Dalam Al Qur’an banyak sekali dijumpai
istilah adil. Dari segi bahasa keadilan itu berasal dari bahasa Arab
al-‘adalah, yang artinya meletakkan sesuatu pada tempatnya dan definisi
keadilan menurut istilah : Melaksanakan hak
pada yang mempunyai hak.
8.
Letak dan
fungsi hukum dalam struktur manusia.
















Hukum

Sarana/kelengkapan manusia Cultural (Produk dari
sarana) Alat Nilai yang
Penyaring akan dicapai
Dilihat dari skema di atas, pendapat yang
menyatakan bahwa hukum adalah hati nurani manusia adalah benar.
9.
Essensialitas
hukum dapat terlihat dari fungsi-fungsi hukum, yaitu :
a.
Menciptakan ketertiban,
Kehidupan yang bagaimanakah yang
akan dihayati kalau setiap orang mempunyai kebebasan penuh untuk
berbuat/bertindak sesuka hatinya, maka akan kacau-balau (chaos). Maka oleh
sebab itu harus ada pengendalian, baik yang dibebankan oleh diri sendiri maupun
yang dibebankan oleh pihak luar.
b.
Menyelesaikan
perselisihan-perselisihan,
Satu-satunya pemecahan yang layak
ialah yang didikte oleh undang-undang/hukum masyarakat itu. Harus ada beberapa
garis pedoman yang dapat dipakai sebagai petunjuk untuk menentukan segi-segi
baik dari tuntutan-tuntutan yang semacam itu.
c.
Memberikan
perlindungan (proteksi).
Pada dasarnya harus diusahakan oleh manusia
untuk dicapai adalah, kebebasan dari gangguan-gangguan terhadap dirinya yang
datang dari luar. Kebebasan-kebebasan seperti itu merupakan konsep-konsep yang
sangat membutuhkan pengakuan, dan pengakuan tersebut terdapat dalam hukum
(undang-undang) yang kekuatannya memberikan proteksi.
10.
Hukum itu
timbul dari kesadaran manusia, yang memiliki kecenderungan (Tendens).

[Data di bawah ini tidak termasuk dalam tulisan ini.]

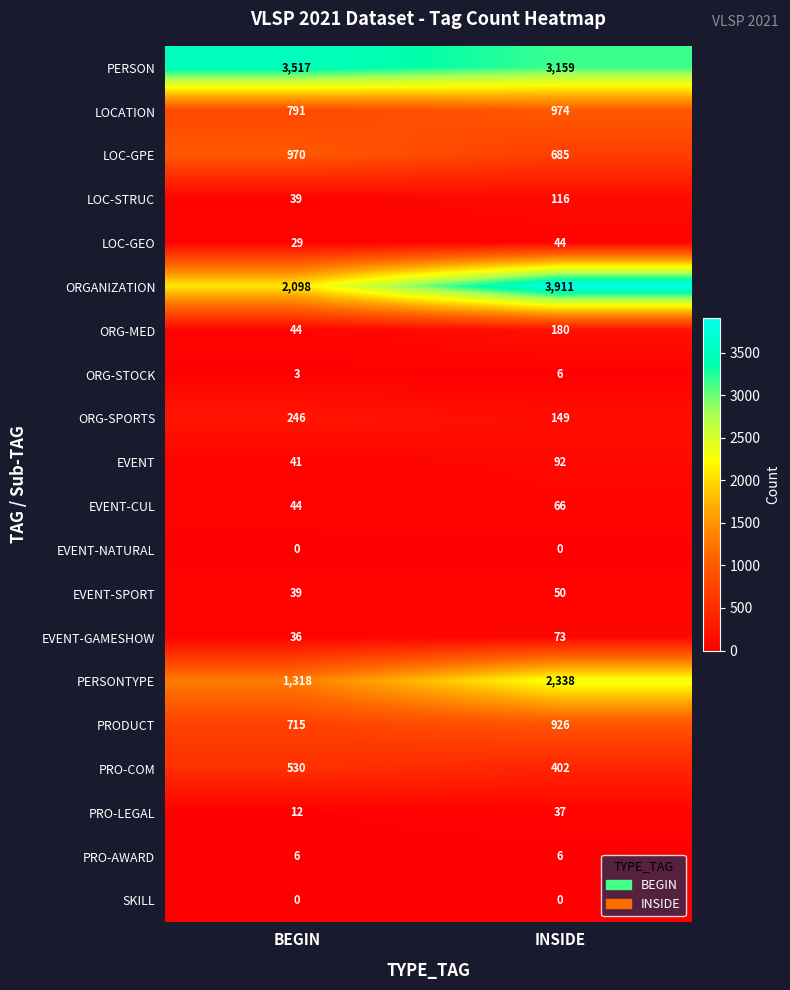

Which series has the largest range (max minus min)?

ORGANIZATION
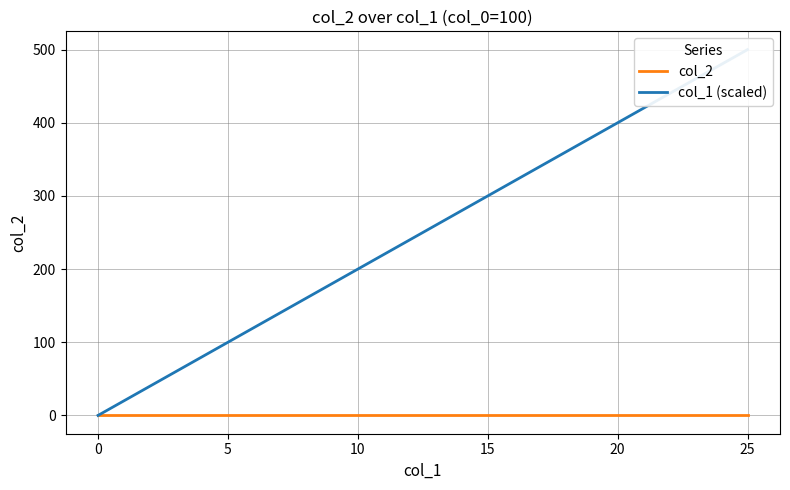

What are all the series names shown in the legend?

col_2, col_1 (scaled)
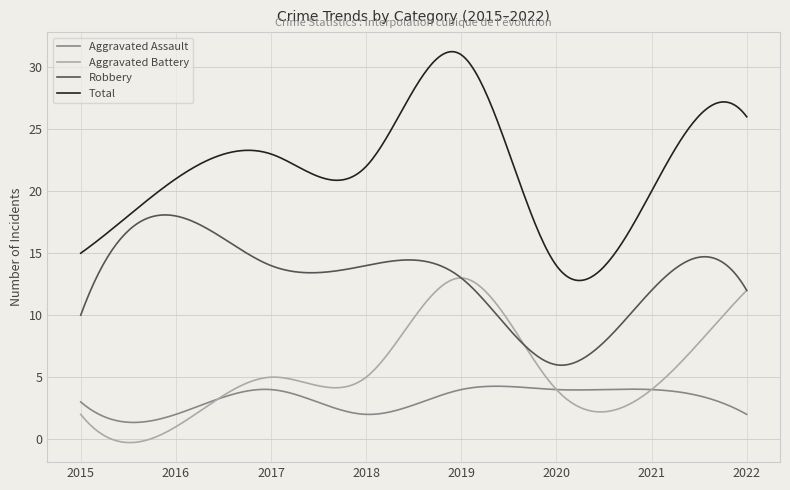

What is the difference between the second highest and second lowest values in the Aggravated Battery series?

13.3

Kecenderungan dibagi 3, yaitu : a)
Tendens individualistis; b) Tendens kolektivistis; c) Tendens orde. Hukum
berpangkal pada Tendens Orde, yang
berarti hukum merupakan norma agenda atau norma untuk berbuat/bertindak dalam
hidup bermasyarakat.
11.
Dalam hukum,
ada dua nilai yang harus diserasikan yaitu kebebasan dan ketertiban. Sebab
kebebasan tanpa ketertiban adalah anarki,
sedangkan ketertiban tanpa kebebasan adalah diktator/otoriter.
Dalam hukum istilah kebebasan disebut kesebandingan
(hukum) yang mewakili kepentingan pribadi, sedangkan ketertiban disebut kepastian (hukum) yang mewakili
kepentingan antar pribadi. Keserasian yang merupakan bahasa sehari-hari secara
etis disebut keadilan dan secara
sosiologis disebut kedamaian. Adanya keadilan dan kedamaian dalam hidup
masyarakat bergantung pada kesadaran dari warga masyarakat.